I've been thinking about what a skeptical ghost hunter should do if asked by a client to investigate an alleged haunting. Most ghost hunters focus on the site and leave the homeowner out of the process, which seems to me precisely backward. If the issue isn't really the house, but how someone interprets what's going on in the house, then leaving that someone out misses the point.
Another common method is to present "alternative explanations", AKA debunks to the client. Although that's part of this balanced breakfast, I think it misses the point. You can explain everything that's already happened, but what about what happens tomorrow night? By leaving yourself as the arbiter of what's real and what isn't, you leave the client no better off than before when they start hearing strange noises at night. It's easy to come off sounding dismissive or condescending when doing this. It's no wonder many clients rebel at the idea
Teaching the skeptical toolkit seems to me the most effective option. Rather than focusing on the site itself, start by making the client a skeptical investigator, as much as is possible. That's a tall order, though– much tougher than setting up some cameras and looking for strange-looking dust specks. How does one do it without coming off preachy? What exactly should one try to teach?
Here are some random ideas of mine. I'm hardly an expert on this, so I'm looking for some feedback.
Understand what the client wants. If the client enjoys having a haunted house, who am I to disagree? I'll still work to find common ground and at least leave them with an understanding of the skeptical mindset, though.

Activity list
1. Please translate this sentence from the ghost-hunting post into Spanish: "Teaching the skeptical toolkit seems to me the most effective option."
2. Using the ghost-hunting post, answer each of the following:
(a) What do most ghost hunters focus on?
(b) What other name does the writer give for "alternative explanations"?
(c) Rather than focusing on the site, what does the writer suggest making the client?

Data records
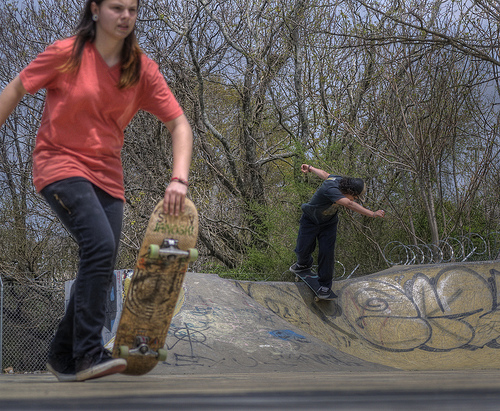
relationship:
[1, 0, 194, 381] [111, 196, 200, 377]
girl lifting skateboard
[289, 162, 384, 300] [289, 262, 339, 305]
man riding skateboard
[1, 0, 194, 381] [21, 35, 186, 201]
girl wearing shirt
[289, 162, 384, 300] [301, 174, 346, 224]
man wearing shirt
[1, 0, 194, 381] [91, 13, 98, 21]
girl wearing earring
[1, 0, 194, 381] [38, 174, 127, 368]
girl wearing pants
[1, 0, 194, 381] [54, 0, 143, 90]
girl has hair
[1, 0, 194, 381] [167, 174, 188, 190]
girl wearing bracelet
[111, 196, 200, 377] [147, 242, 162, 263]
skateboard has wheel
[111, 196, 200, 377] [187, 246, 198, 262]
skateboard has wheel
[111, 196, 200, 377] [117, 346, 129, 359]
skateboard has wheel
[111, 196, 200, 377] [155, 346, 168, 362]
skateboard has wheel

Results for each task
1. Enseñar el conjunto de herramientas escépticas me parece la opción más eficaz.

2.
(a) The site, leaving the homeowner out of the process.
(b) Debunks.
(c) A skeptical investigator, as much as is possible.